At left, one of those artful drawings that never got painted; sketched fast to capture the fleeting moments of preparing food prior to a meal with friends, while vacationing in Wells, Maine. Making it up as I went along, which allowed me to turn my friend Diane into a geisha, and her husband Heinz into the man at the cutting board as well as at the stove. Their friend Barbara Yeager supplied the other figure at the cutting board. Will I ever paint this in color? doubtful, as the drawing has charms that would be lost under layers of paint. But as the inspiration for a new work of art? Why not?? Thanks for that encouragement Cathy L.

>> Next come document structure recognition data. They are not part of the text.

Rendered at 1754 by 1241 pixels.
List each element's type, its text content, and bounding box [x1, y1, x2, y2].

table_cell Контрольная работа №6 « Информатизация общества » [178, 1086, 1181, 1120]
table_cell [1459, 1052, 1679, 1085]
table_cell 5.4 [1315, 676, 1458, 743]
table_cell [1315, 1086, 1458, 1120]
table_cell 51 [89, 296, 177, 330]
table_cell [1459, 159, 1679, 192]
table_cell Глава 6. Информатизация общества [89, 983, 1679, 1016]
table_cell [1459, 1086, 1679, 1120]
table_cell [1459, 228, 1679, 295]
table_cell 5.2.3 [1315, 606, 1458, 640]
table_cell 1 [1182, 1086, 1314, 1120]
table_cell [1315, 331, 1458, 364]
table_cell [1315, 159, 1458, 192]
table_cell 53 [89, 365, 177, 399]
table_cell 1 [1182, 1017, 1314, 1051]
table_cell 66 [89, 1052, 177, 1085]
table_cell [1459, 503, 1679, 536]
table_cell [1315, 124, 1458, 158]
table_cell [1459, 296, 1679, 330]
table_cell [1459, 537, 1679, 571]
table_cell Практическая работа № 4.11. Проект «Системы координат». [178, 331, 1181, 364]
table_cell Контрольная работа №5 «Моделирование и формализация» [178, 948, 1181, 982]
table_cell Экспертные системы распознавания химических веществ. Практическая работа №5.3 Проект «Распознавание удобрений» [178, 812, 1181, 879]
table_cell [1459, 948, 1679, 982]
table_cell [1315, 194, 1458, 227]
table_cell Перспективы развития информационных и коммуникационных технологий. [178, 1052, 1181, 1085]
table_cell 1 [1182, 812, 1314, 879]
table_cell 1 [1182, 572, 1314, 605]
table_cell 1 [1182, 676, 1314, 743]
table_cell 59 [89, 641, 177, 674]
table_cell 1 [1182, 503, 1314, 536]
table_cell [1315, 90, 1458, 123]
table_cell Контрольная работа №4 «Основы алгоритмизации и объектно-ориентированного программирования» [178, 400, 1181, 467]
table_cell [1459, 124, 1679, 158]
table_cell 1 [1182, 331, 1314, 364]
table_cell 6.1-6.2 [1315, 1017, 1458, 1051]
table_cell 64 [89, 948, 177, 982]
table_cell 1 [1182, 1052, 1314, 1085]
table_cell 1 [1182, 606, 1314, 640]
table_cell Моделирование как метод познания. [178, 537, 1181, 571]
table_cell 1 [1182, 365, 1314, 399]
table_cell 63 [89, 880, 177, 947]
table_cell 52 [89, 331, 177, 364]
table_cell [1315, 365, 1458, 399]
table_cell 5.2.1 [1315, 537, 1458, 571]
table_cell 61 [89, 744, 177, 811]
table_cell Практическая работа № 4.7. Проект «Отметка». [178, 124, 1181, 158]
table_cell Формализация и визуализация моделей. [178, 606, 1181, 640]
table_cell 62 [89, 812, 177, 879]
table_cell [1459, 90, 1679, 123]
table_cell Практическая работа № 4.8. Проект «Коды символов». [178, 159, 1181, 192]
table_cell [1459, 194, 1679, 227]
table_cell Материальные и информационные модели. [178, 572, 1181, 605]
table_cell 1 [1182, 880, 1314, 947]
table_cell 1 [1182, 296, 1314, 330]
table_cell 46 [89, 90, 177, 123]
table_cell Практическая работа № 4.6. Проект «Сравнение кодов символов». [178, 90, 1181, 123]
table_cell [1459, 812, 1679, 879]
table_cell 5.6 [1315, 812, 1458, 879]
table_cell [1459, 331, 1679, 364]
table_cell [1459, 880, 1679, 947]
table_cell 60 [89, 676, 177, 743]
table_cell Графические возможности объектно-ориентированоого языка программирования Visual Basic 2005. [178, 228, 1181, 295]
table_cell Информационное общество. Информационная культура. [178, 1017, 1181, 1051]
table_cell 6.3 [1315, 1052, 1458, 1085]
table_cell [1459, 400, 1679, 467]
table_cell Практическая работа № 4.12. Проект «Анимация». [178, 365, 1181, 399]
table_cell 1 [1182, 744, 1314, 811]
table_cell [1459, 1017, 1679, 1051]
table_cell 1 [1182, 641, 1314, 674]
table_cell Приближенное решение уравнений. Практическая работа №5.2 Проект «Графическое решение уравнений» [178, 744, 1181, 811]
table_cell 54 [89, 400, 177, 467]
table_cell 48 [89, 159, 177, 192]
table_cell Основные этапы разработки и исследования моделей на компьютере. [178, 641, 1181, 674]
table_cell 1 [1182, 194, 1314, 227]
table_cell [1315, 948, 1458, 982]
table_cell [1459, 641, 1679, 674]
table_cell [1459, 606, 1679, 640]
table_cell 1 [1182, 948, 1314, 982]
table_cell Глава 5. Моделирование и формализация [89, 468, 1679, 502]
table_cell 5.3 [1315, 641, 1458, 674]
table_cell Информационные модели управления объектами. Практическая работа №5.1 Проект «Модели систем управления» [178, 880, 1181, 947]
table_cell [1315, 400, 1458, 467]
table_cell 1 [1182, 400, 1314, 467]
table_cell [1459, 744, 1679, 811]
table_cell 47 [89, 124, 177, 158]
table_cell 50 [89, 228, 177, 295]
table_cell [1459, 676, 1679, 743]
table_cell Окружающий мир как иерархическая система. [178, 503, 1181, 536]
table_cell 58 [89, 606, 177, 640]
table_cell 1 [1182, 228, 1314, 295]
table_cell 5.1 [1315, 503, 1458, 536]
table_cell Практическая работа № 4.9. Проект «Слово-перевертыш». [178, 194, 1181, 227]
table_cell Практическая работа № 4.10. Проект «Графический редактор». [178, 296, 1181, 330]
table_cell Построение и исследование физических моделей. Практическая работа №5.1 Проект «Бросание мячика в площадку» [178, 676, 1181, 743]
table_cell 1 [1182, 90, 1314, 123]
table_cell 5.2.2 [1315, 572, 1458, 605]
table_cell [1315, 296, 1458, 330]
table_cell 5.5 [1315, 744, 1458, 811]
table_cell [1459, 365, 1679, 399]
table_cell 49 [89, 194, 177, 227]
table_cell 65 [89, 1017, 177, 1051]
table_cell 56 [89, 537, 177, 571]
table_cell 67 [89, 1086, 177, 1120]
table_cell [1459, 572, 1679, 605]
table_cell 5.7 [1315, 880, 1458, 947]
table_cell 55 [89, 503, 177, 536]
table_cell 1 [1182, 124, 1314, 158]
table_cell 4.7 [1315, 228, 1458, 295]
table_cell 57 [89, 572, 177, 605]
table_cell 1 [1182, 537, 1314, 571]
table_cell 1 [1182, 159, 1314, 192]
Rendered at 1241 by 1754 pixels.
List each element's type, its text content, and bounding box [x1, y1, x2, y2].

When I wasn’t working at a drawing board, either at the office or at home, I was often at the easel, painting reminiscences of back home in Maine, like the panoramic image above, or the colorful painting of a sunset at left. My first year in Philadelphia was fraught with times of tremendous home-sickness for the country. I was not particularly excited about Philadelphia as a city. After living in NYC, it felt provincial. I was here for a particular reason, to study for two years, after which I was going to high-tail it elsewhere – where that ‘elsewhere’ was going to be however, I was still clueless. I figured that time would reveal where next.
The city scape at left – unfinished – is a virtual anomaly, the only one I attempted before 2010. The view was looking west from my bedroom window on the second floor of the apartment building where I lived; 1514 S. 6th Street in Philadelphia, my ‘home-sweet-home’ for the first five years in this city. Yes, Philadelphia grew on me in time; I stayed here rather than moving on after two years, as I had thought I would. I started getting comfortable with myself, with who I was, as an eccentric solitary-yet-social being, in many ways for the first time in my life. So as I approached the end of my second year here in early 1988, I decided to stay for at least one more year. I had a good job, my social life was going okay, and I realized that there was no other particular place on the planet that I was burning to move to with the idea of possibly settling down. I realized I was already settled; why should I leave now?